Taxation of benefits is very complex and depends on whether:

- the benefit is received as a lump sum or a pension
- the benefit is received for retirement, death or disability
- the benefit is paid to a dependent or non-dependent
- the tax payer was a member of a fund prior to 1983

Other factors that could affect the tax liability of benefits include the level of undeducted contributions made and other components such as transfers of amounts from the sale of a small business. Generally for a lump sum superannuation payout (called an "eligible termination benefit"):

- the portion of the benefit relating to undeducted contributions is tax free.
- the remaining amount below the low tax threshold ($160,000 in 2010/11 for those 55 and older) is tax free, with the low tax threshold being indexed annually by Average Weekly Overtime Earnings in increments of $5,000.
- amounts above that are generally taxed at 15% plus the Medicare levy.

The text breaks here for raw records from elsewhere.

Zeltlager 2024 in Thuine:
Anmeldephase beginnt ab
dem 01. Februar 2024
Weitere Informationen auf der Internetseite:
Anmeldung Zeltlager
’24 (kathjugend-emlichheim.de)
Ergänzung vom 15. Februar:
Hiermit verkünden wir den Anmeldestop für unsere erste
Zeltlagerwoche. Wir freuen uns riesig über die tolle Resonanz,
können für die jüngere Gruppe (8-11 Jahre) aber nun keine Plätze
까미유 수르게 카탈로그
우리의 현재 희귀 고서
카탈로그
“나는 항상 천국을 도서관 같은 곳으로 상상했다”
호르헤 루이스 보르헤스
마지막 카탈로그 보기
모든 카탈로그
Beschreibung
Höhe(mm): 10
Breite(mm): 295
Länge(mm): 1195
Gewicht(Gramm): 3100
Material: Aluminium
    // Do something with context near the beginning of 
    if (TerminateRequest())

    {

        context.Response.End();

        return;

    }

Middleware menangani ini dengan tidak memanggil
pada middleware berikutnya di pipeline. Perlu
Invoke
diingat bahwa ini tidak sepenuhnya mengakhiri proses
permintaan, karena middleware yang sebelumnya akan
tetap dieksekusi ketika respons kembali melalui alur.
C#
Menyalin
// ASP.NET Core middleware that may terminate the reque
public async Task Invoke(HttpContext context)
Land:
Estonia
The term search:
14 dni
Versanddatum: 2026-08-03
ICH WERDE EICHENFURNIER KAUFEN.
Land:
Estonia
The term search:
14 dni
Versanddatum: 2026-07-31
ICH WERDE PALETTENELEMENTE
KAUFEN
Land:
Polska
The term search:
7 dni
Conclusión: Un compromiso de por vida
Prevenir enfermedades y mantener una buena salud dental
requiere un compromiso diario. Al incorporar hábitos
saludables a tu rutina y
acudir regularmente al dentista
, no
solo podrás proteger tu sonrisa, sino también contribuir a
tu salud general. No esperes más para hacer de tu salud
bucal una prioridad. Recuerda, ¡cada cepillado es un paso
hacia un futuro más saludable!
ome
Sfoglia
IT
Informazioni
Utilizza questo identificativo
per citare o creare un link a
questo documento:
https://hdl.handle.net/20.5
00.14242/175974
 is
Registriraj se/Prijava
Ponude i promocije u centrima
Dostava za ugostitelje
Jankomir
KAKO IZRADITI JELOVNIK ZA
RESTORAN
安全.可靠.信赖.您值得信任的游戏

For recipients of social security payments, pension amounts are taxed as normal income through the PAYG system except where there is a deduction for the portion of the benefits funded by undeducted contributions (the "deductible amount") or at a 15% rebate on the pension amount less the deductible amount.

Special arrangements applied for benefits which exceeded the reasonable benefit limits. These rules ceased on 1 July 2007.

Since 1 July 2007, no taxes are payable on benefits paid to members over age 60, one of the measures arising from the 2006 federal budget.